Atari and MuJoCo Environments
The paper demonstrates scalability by applying the distillation approach to more complex environments, including several Atari games and MuJoCo tasks. For Atari environments, encoder rollback is introduced as a technique to manage computational complexity, enabling partial distillations that act as intermediaries between direct-task RL training and full distillation.
Results
The experiments illustrate that task distillation can achieve performance comparable to standard RL training with significantly reduced computational costs for training additional models. Notably, the distilled datasets enable learners to achieve high performance in single-batch training steps.
Figure 2: Visualizations of a distillation of 1D (above) and 2D (below) cart-pole with simplified information.
Trade-offs and Practical Implications
The distillation method presents an upfront computational cost that, although higher than individual RL training runs, offers substantial savings in scenarios requiring the training of multiple models, such as ensemble methods or neural architecture search. This approach effectively reduces the high exploration costs typical of RL, thereby making sophisticated tasks more accessible in low-resource settings.

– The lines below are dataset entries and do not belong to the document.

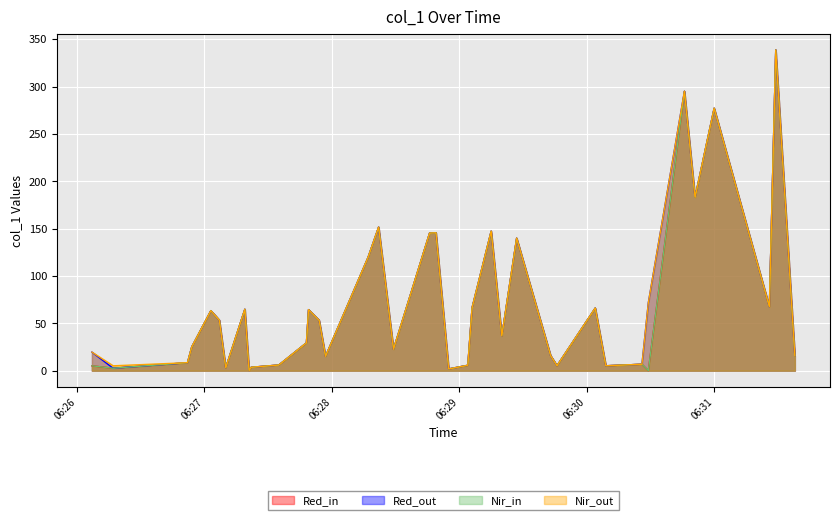

How many lines are shown in the chart?

4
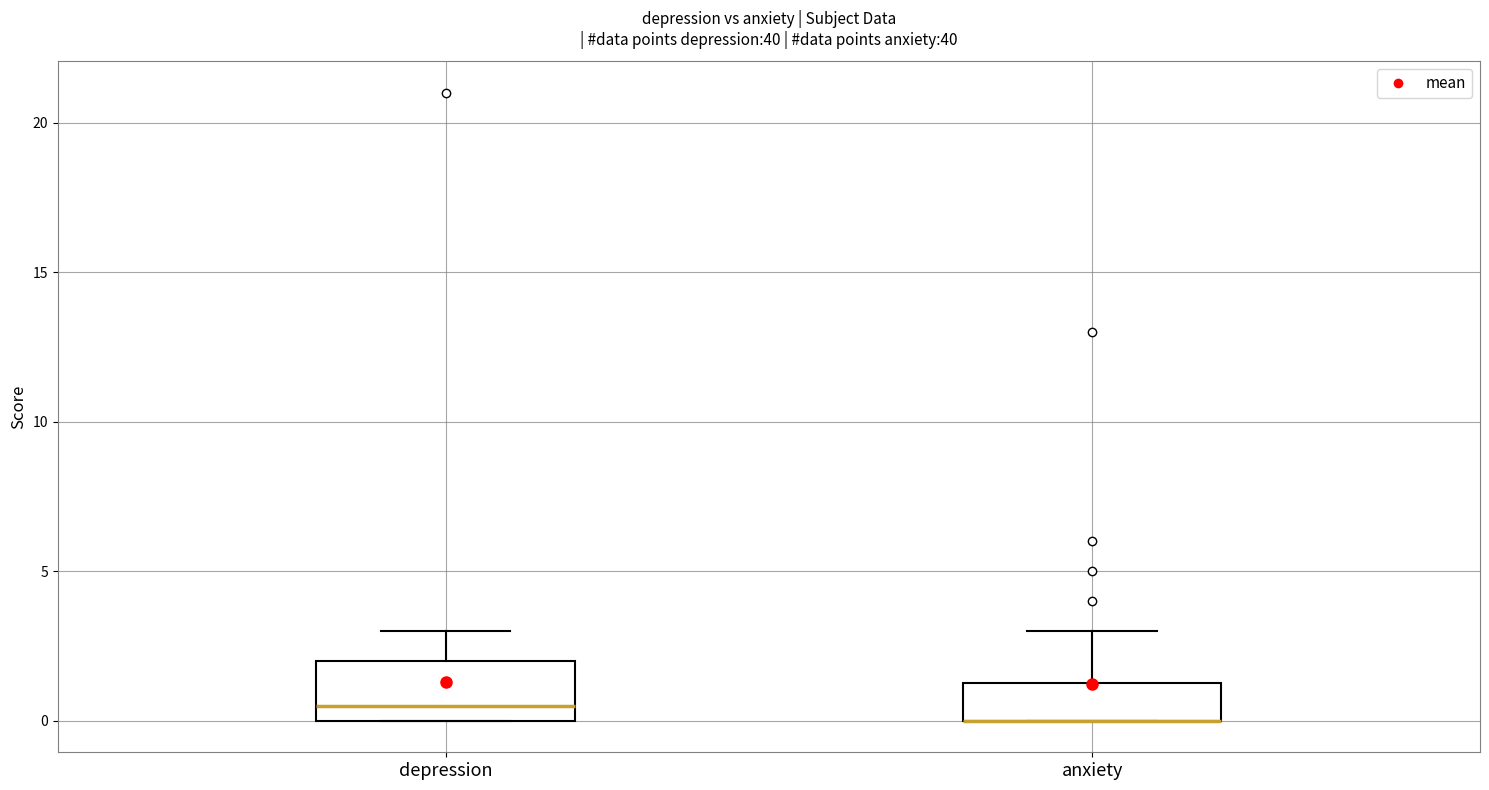

Where does the median line of the box for depression sit on the y-axis? The values are not printed on the chart, so give them approximately, as read against the axis.

0.5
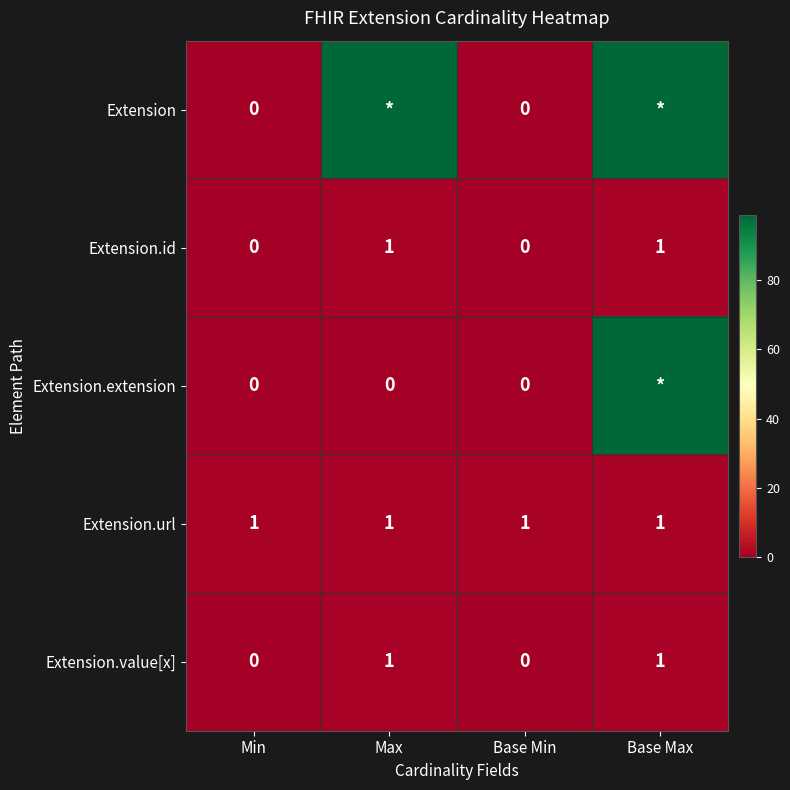

The Extension.value[x] series shows 0 at Base Min. True or false?

True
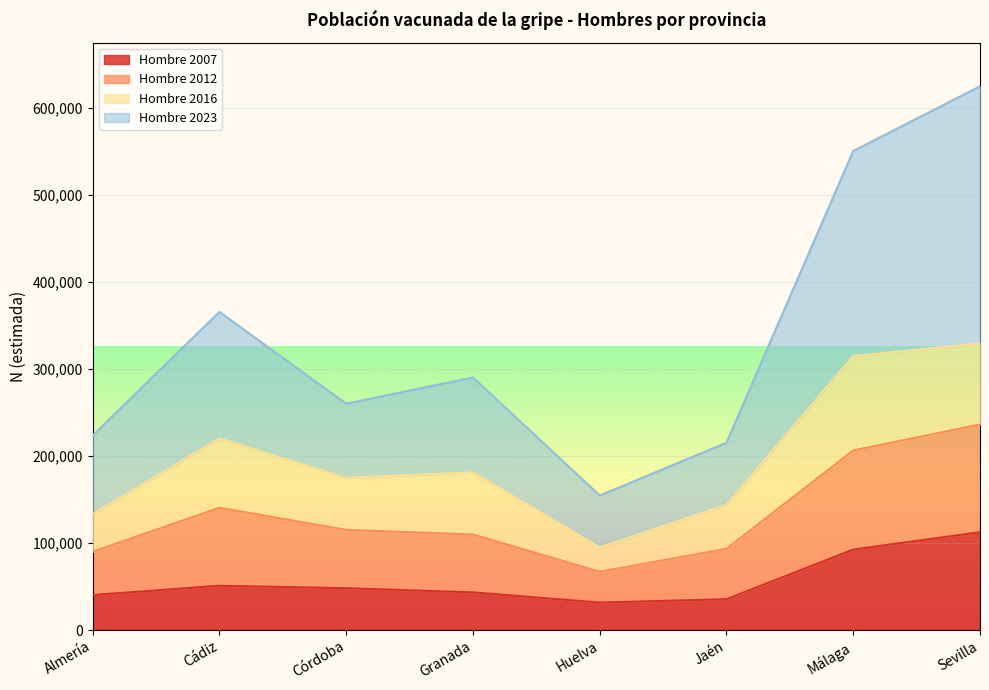

True or false: Hombre 2012 and Hombre 2007 cross at least once.

False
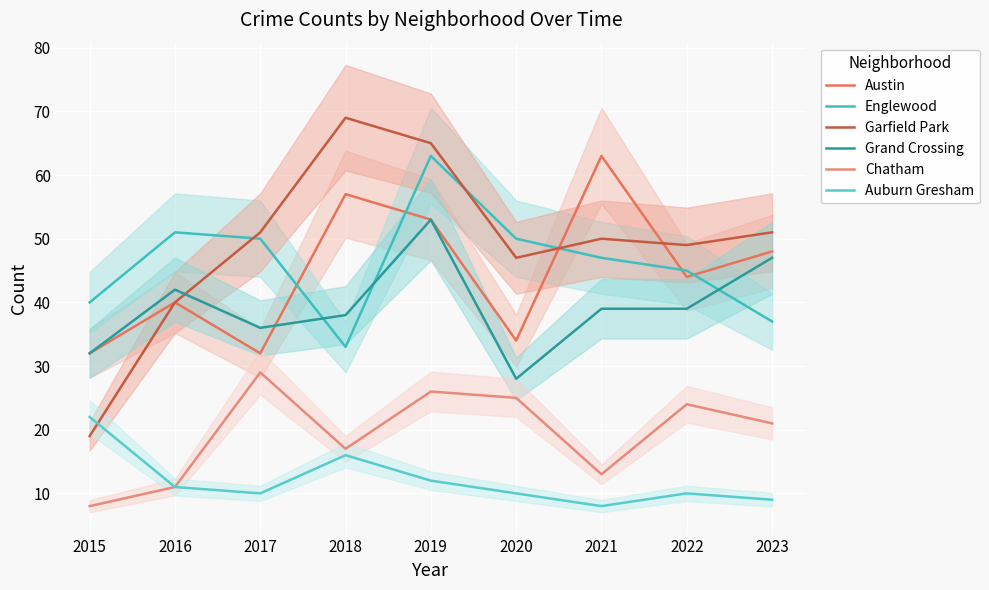

The value of Grand Crossing at 2022 is 39. True or false?

True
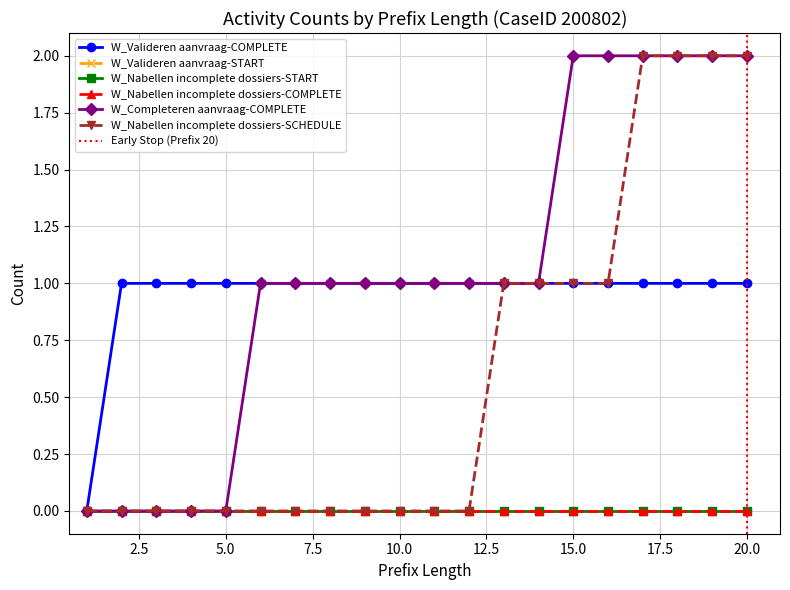

List the labels in order of W_Nabellen incomplete dossiers-SCHEDULE value, smallest first.

1, 2, 3, 4, 5, 6, 7, 8, 9, 10, 11, 12, 13, 14, 15, 16, 17, 18, 19, 20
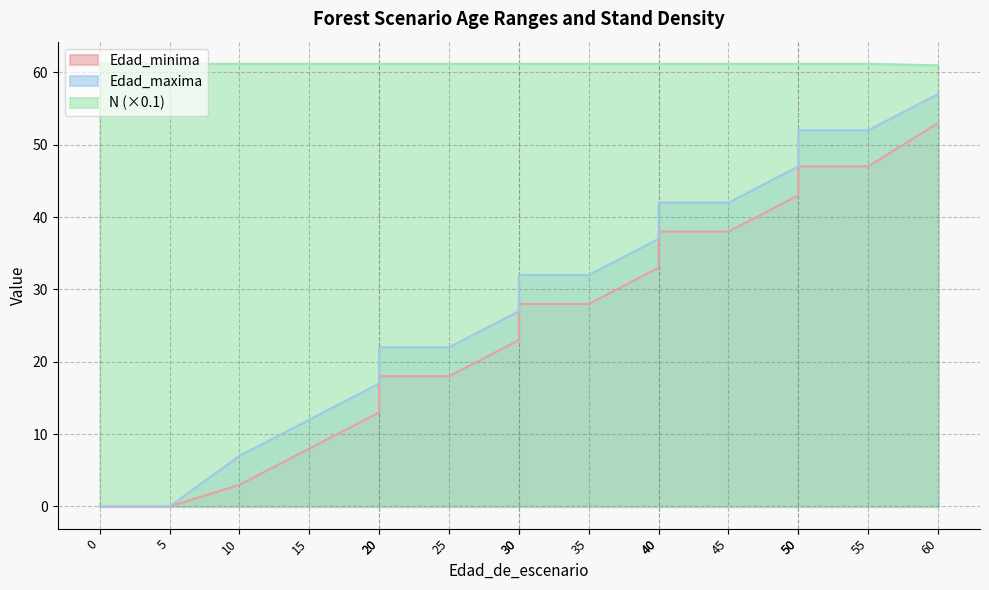

Count the N values in the range 61 to 62.

16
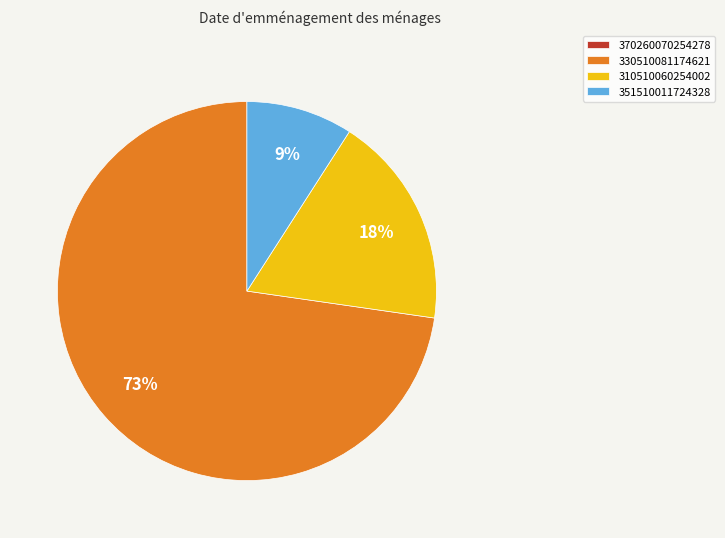

Approximately how many times larger is the value at 351510011724328 compared to 310510060254002?

0.5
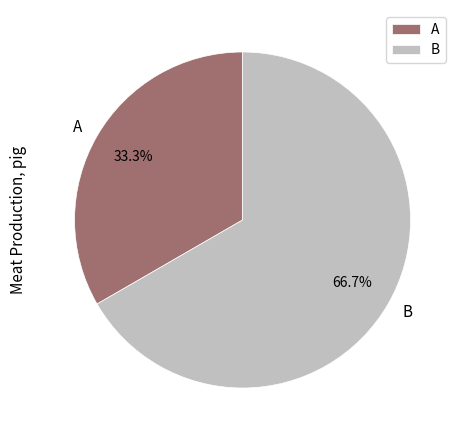

Count the number of slices in the pie.

2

Additionally, task distillation has potential applications in preserving data privacy, accelerating hyperparameter searches, and improving training efficiency in robotics and other real-world RL applications.
Conclusion
The research presents a robust framework for transforming RL tasks into compact SL tasks through task distillation, showcasing the ability to significantly cut training costs without compromising on performance. Future work should explore broader applications across different learning environments, further optimize the distillation process, and expand its applicability to other domains that demand efficient model training.